Schon von weitem sahen sie die vielen Schaulustigen. Die Straße war weiträumig gesperrt worden, doch die Tankstelle direkt daneben bot den Neugierigen Schlupfwinkel, um näher an den Ort des Geschehens heranzukommen.

„Ich werde nie begreifen, was Menschen an Todesopfern so sehenswert finden.“ Kriminalkommissarin Jasmin Hafner schüttelte den Kopf.

„Und ich begreife nicht, was wir an einem Unfallort zu suchen haben“, gab Monika Blech zu bedenken.

„Der Mann wurde auf einem Zebrastreifen erfasst.“

„Ja und? Es ist und bleibt ein Autounfall. Oder habe ich irgendwas verpasst?“

„Das werden wir gleich erfahren. Am Handy hieß es nur, dass es Unklarheiten gäbe, weshalb wir kommen sollten.“

Jasmin stellte den Dienstwagen in einiger Entfernung ab. Sie stiegen aus und näherten sich der Unfallstelle, die mit einem grün-weißen Band doppelt abgetrennt worden war. Dahinter sahen sie, dass etwas mit einer Plane zugedeckt worden war. Vermutlich der Tote.

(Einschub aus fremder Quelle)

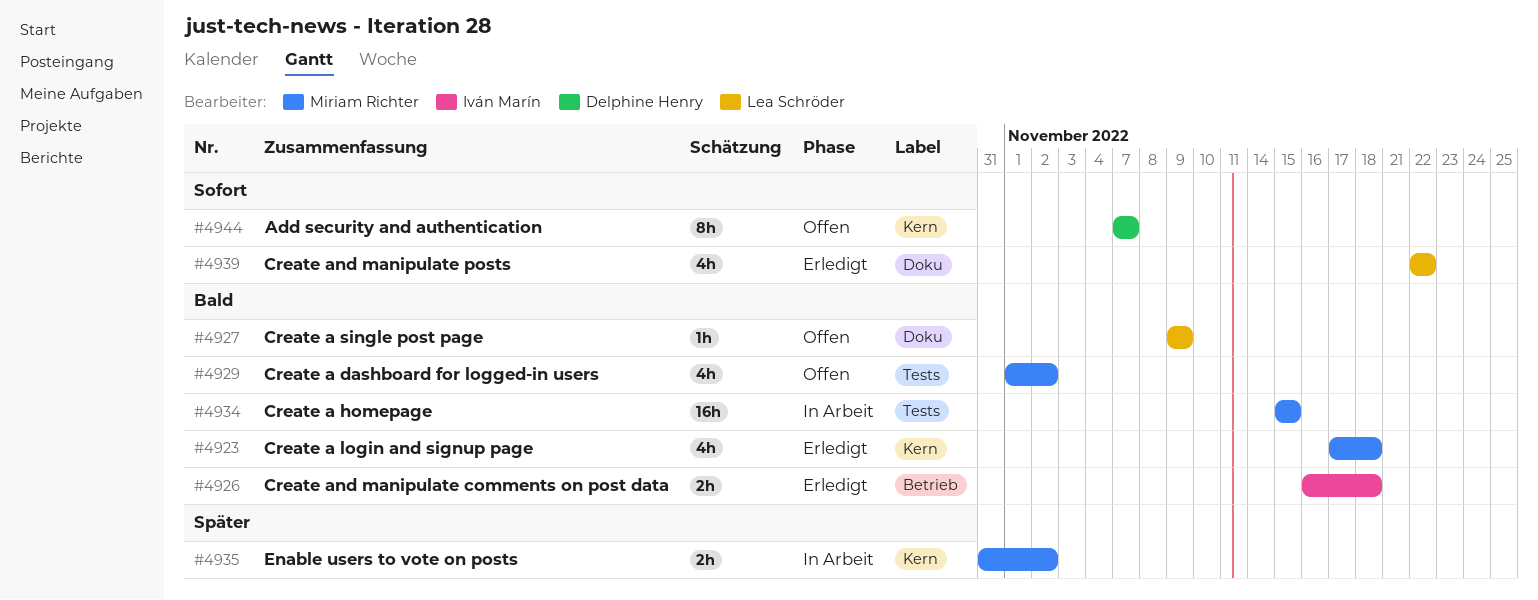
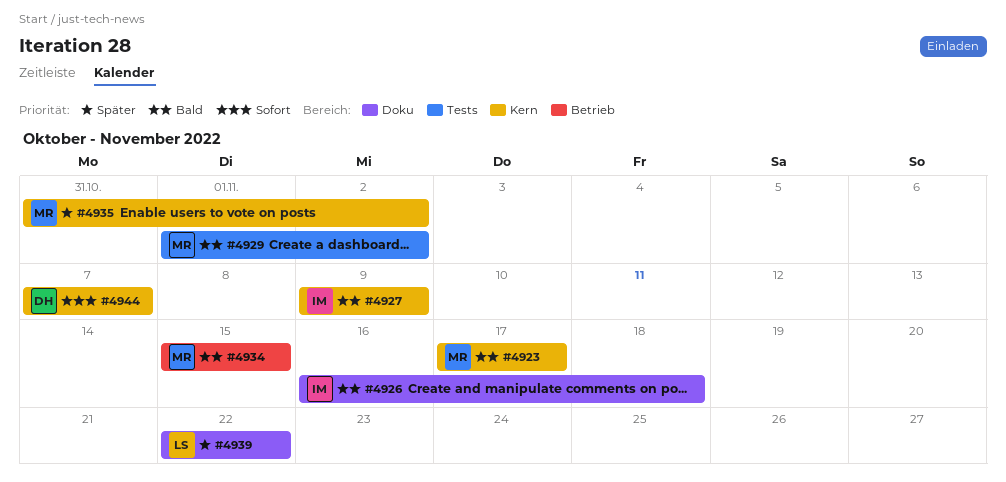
#4923, due: Nov 18 -> Nov 17
#4926, label: Betrieb -> Doku
#4927, owner: Lea Schröder -> Iván Marín
#4927, label: Doku -> Kern
#4934, label: Tests -> Betrieb
#4939, priority: Sofort -> Später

„Hier ist das Interesse der Leute ja noch rätselhafter“, stellte Monika fest. „Es gibt doch nichts mehr zu sehen.“

„Ich kann Sie aufklären, warum hier so viel los ist“, sprach ein uniformierter Beamter, der damit beschäftigt war, die Unfallstelle zu sichern.

„Da bin ich mal gespannt.“

„Es geht das Gerücht um, ein Ufo habe den Mann erfasst, durch die Luft gewirbelt und wieder zu Boden geschleudert.“

„Ein Ufo?“, fragten Jasmin und Monika wie aus einem Mund.